Friday, July 09, 2010



I've developed a current obsession with this Heineken Light series of commercials (of which there are two currently I believe), which seem to rely on the premise that a couple of younger men have struck it rich and moved to some sort of retirement community and developed a friendship with a couple of older men, in particular, the star of the commercials (or breakout character, if that can exist in commercials) is Maurice portrayed by Bill Cobb, a veteran character actor, recognized best (by me) for his role as Moses, the janitor in The Hudsucker Proxy. In the first ad (well first in that I put it first since I believe they came out at the same time), the young dudes (Jamie and Gavin are apparently their names, according to Heineken) are hanging out at Maurice's house, and notes that Maurice has led an "active social life" (he repeats this - emphasizing the fact - a "very active social life," based on the pictures of women covering his wall. He then digs through Maurice's record collection and discovers, to his surprise, a Peter Cetera record. Not supposing this would be the type of music Maurice would like, the young dude questions Maurice - "you like Cetera?." Maurice answers with a pronounced and elongated "No" (possibly the best individual line in the episode by itself, combined with his expression) and then goes on to teach a lesson - he doesn't like Cetera, but the ladies love Cetera, and if you love the ladies, by default, QED, you love Cetera - logic 101 (well he doesn't say QED, but you get the point.) Gavin (after watching both commercials again and reading some descriptions I think I've concluded that this young dude is Gavin) says, in part disbelief, "so I love Peter Cetera?"as Restless Heart by Peter Cetera comes on. I'm not sure how this makes me want a Heineken Light, but it's genius. Most Interesting Man in the World, you have a new rival for best beer commercial.
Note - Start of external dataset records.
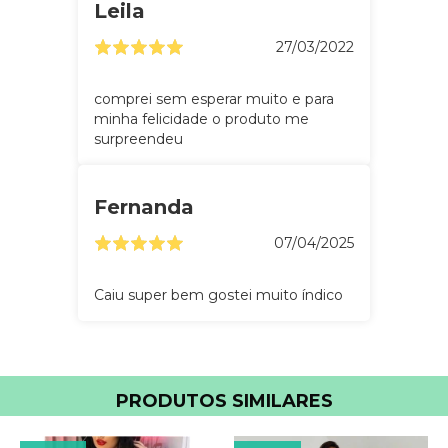
Leila
27/03/2022
comprei sem esperar muito e para
minha felicidade o produto me
surpreendeu
Fernanda
07/04/2025
Caiu super bem gostei muito índico
PRODUTOS SIMILARES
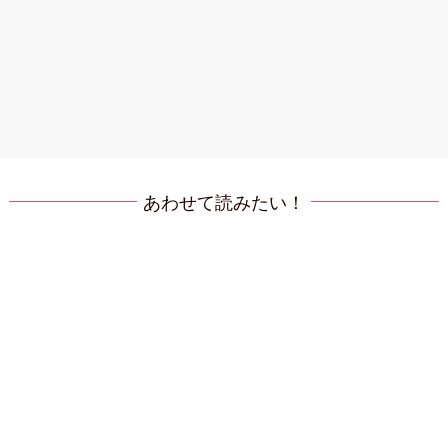
あわせて読みたい！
The second commercial is slightly inferior, but still clearly worth watching. The best Maurice line is the lack of a line - when the young dude points out that Maurice had dated a Pointer sister - Maurice merely holds up two fingers, correcting him, to which the young dude now correctly announces, "two pointer sisters." Maurice's only other line comes when he tells the other young dude ("Jamie") to mow his lawn. Brilliance.

Thursday, July 01, 2010




I was watching the Met game today, as I often do, and play-by-play man Gary Cohen, commented that the Nationals, who the Mets were playing against, make no mention of their progenitors, the Montreal Expos, anywhere in their ballpark, instead playing homage to the previous teams in their city, the two American League versions of the Washington Senators. Cohen complained about this, siding with me on a rant I have often gone on about with friends. Namely, that when a franchise moves, its history is that of the franchise that it became, rather than a franchise that was in its city before but moved somewhere else.

The prime example of this in my mind is when the old Cleveland Browns moved to Baltimore and became the Ravens, and a couple years later the new Browns were formed. There was such outrage in the Cleveland area that somehow (and I'm not sure what the legal basis was for this (this ridiculous settlement which I will not acknowledge since it's pretty much changing history) the Ravens were forced to use old Baltimore Colts statistics (referencing the last move which created a cartoonishly villainous owner universally hated by the city from which the team was moving) in all of their media guide. This was, of course, patently ridiculous. Ignoring the fact that this left a gap between 1983 and 1996 where the team didn't exist, there was already another team with this history. And honestly, neither of these is the true point - this team was not the Colts - it was the damn Browns - they kept all the players, the coaches, the front office personnel, the owner - change of name and all, they were the Browns, and they have the Browns history.

When the Browns started up again in 1999, they laid claim, by legal settlement and popular sentiment, to the legacy of the old Browns which was AN ENTIRELY DIFFERENT TEAM. Jim Brown did not play for the new Cleveland Browns - he played for the team that is now the Baltimore Ravens. Same with Bernie Koser and Ozzie Newsome and Otto Graham. They're not part of the new Cleveland Browns legacy. It would be like if the Nationals started claiming Walter Johnson was part of their history, or if the Mets claimed Pee Wee Reese or Christy Mathewson (the Mets already come too close with their Jackie Robinson shrine, but I'm willing to cut them some slack because of his off-the-field importance (I also know the Mets took their colors from the old teams but that's a far cry from stealing their history), or is the Kansas City Royals claimed...well there weren't really any good Kansas City Athletics (and if they were, they were traded to the Yankees anyway). History follows the franchise, not the city - when a team moves the players and personnel stay the same - it's only logical.

Now, I'm not saying if you're a Browns fan you have to follow the team to Baltimore - you have full rights to both have rooted for the old Browns, take pride in their history that you rooted for, and then switch to the new Browns if you'd like - that's entirely reasonable. But just recognize - it's not the same team.